Monday, June 7, 2010

What not to wear

Although I had officially decided not to buy a new swimsuit this year, I saw a cute one in an ad for Kohl's and went shopping anyway. After much looking around I decided they don't make swimsuits for anyone in the age range of 30 to 60. And definitely not for anyone who has every carried another human being in their belly for nine months. Everything was either very skimpy or very floral. I decided to do some bra shopping instead. The only way I can stay halfway cool in this heat is to wear shirts with thin straps or sundresses. This completely contradicts my rule about baring my ridiculously large upper arms. A girl's got to do what a girl's got to do. Anyway, to wear such apparel properly you need the right kind of bra. Up until now, I've been making do with my strapless bra I wore at our wedding. It actually had adhesive strips that stuck to my skin on the side rather than any sort of back closure. Needless to say, I ran out of the adhesive long ago. So, I've been using duct tape. It really is the magical fixer upper. However, I ran across a problem with it in church the other day. Ridiculously hot weather combined with playing with babies in the church nursery can seriously inhibit the effectiveness of the sticking power of duct tape. (It is duct and not duck, right?) Anyhow, let's just say I had to excuse myself from my volunteer duties for a few minutes while I went to the restroom to try to fix things.
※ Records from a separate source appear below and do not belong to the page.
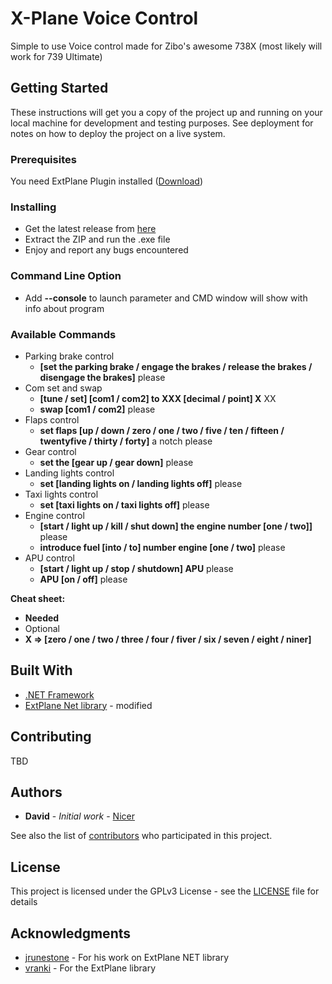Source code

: # X-Plane Voice Control

Simple to use Voice control made for Zibo's awesome 738X (most likely will work for 739 Ultimate)

## Getting Started

These instructions will get you a copy of the project up and running on your local machine for development and testing purposes. See deployment for notes on how to deploy the project on a live system.

### Prerequisites

You need ExtPlane Plugin installed ([Download](https://github.com/vranki/ExtPlane/releases))


### Installing

* Get the latest release from [here](https://github.com/Najsr/X-Plane-Voice-Control/releases)
* Extract the ZIP and run the .exe file 
* Enjoy and report any bugs encountered

### Command Line Option

* Add __--console__ to launch parameter and CMD window will show with info about program

### Available Commands
* Parking brake control
  * __[set the parking brake / engage the brakes / release the brakes / disengage the brakes]__ please
* Com set and swap
  *  __[tune / set] [com1 / com2] to XXX [decimal / point] X__ XX
  *  __swap [com1 / com2]__ please
* Flaps control
  * __set flaps [up / down / zero / one / two / five / ten / fifteen / twentyfive / thirty / forty]__ a notch please
* Gear control
  * __set the [gear up / gear down]__ please
* Landing lights control
  *  __set [landing lights on / landing lights off]__ please
* Taxi lights control
  *  __set [taxi lights on / taxi lights off]__ please
* Engine control
  *  __[start / light up / kill / shut down] the engine number [one / two]]__ please
  *  __introduce fuel [into / to] number engine [one / two]__ please
* APU control
  *  __[start / light up / stop / shutdown] APU__ please
  *  __APU [on / off]__ please

__Cheat sheet:__  
* __Needed__ 
* Optional
* __X => [zero / one / two / three / four / fiver / six / seven / eight / niner]__

## Built With

* [.NET Framework](https://www.microsoft.com/net/download/windows/)
* [ExtPlane Net library](https://github.com/Najsr/ExtPlaneNet) - modified

## Contributing

TBD

## Authors

* **David** - *Initial work* - [Nicer](https://github.com/Najsr)

See also the list of [contributors](https://github.com/Najsr/X-Plane-Voice-Control/graphs/contributors) who participated in this project.

## License

This project is licensed under the GPLv3 License - see the [LICENSE](LICENSE) file for details

## Acknowledgments

* [jrunestone](https://github.com/jrunestone) - For his work on ExtPlane NET library
* [vranki](https://github.com/ranki) - For the ExtPlane library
Back to the bra shopping. While I was in the dressing room trying things on I noticed someone go by the room I was in and I thought I saw the top of that person's head and the eyes attached to it looking in on me. I was a little shocked, but then I heard what sounded like an older woman taking a young girl into the room next to me. I guessed she was just peeking in my room to see if it was occupied. But, really? Next time, just look for feet under the door. Those are the rules.

Speaking of rules, I believe one rule that should never be broken in intimate apparel dressing rooms across America is that men are not allowed. A few minutes after the "eyes" incident, I heard an older man's voice right by my door asking "Flo" if the 36C was working or did little girl need a different size. First, let me just say "yuck". PaPaw, what are you doing looking at bras for your daughter or granddaughter? That is a mama's job alone. The next thing I knew, this man was resting his arm on the top of the door of my dressing room. Clearly, another broken rule. Are there really people out there who are not aware of proper dressing room etiquette? Maybe he thought my room was vacant. Again, I say feet people. Check for feet.

The next five minutes were complete torture for me as Flo and PaPaw discussed the merits of each of the bras this poor girl was trying on. I was trying to get dressed as fast as possible without calling any attention to myself for fear of PaPaw peeking over the door at me. Who knows? Maybe he could have given me some helpful advice too.